Start of EXCERPTED DATA
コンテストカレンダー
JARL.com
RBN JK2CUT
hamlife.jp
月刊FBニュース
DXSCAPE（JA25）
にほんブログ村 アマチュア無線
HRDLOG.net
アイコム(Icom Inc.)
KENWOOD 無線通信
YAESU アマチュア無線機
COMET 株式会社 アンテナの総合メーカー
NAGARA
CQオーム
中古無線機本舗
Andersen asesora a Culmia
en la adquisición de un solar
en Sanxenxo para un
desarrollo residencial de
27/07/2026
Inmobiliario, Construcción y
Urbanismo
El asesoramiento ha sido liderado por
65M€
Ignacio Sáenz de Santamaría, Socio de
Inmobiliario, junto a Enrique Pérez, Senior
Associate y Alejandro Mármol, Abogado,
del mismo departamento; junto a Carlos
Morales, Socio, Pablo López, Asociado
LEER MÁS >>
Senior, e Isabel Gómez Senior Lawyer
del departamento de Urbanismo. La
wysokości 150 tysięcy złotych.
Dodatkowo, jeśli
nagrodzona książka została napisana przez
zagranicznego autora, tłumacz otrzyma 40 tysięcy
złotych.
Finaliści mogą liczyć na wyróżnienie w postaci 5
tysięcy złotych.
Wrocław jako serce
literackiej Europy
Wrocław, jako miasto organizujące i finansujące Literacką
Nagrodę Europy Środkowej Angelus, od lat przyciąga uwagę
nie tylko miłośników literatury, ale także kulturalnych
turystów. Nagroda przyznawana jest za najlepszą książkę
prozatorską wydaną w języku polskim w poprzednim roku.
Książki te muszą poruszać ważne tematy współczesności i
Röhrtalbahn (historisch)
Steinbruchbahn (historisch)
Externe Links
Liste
End of EXCERPTED DATA
Present every line of text from the items above as one numbered list, leaving out any blank lines.

1. コンテストカレンダー
2. JARL.com
3. RBN JK2CUT
4. hamlife.jp
5. 月刊FBニュース
6. DXSCAPE（JA25）
7. にほんブログ村 アマチュア無線
8. HRDLOG.net
9. アイコム(Icom Inc.)
10. KENWOOD 無線通信
11. YAESU アマチュア無線機
12. COMET 株式会社 アンテナの総合メーカー
13. NAGARA
14. CQオーム
15. 中古無線機本舗
16. Andersen asesora a Culmia
17. en la adquisición de un solar
18. en Sanxenxo para un
19. desarrollo residencial de
20. 27/07/2026
21. Inmobiliario, Construcción y
22. Urbanismo
23. El asesoramiento ha sido liderado por
24. 65M€
25. Ignacio Sáenz de Santamaría, Socio de
26. Inmobiliario, junto a Enrique Pérez, Senior
27. Associate y Alejandro Mármol, Abogado,
28. del mismo departamento; junto a Carlos
29. Morales, Socio, Pablo López, Asociado
30. LEER MÁS >>
31. Senior, e Isabel Gómez Senior Lawyer
32. del departamento de Urbanismo. La
33. wysokości 150 tysięcy złotych.
34. Dodatkowo, jeśli
35. nagrodzona książka została napisana przez
36. zagranicznego autora, tłumacz otrzyma 40 tysięcy
37. złotych.
38. Finaliści mogą liczyć na wyróżnienie w postaci 5
39. tysięcy złotych.
40. Wrocław jako serce
41. literackiej Europy
42. Wrocław, jako miasto organizujące i finansujące Literacką
43. Nagrodę Europy Środkowej Angelus, od lat przyciąga uwagę
44. nie tylko miłośników literatury, ale także kulturalnych
45. turystów. Nagroda przyznawana jest za najlepszą książkę
46. prozatorską wydaną w języku polskim w poprzednim roku.
47. Książki te muszą poruszać ważne tematy współczesności i
48. Röhrtalbahn (historisch)
49. Steinbruchbahn (historisch)
50. Externe Links
51. Liste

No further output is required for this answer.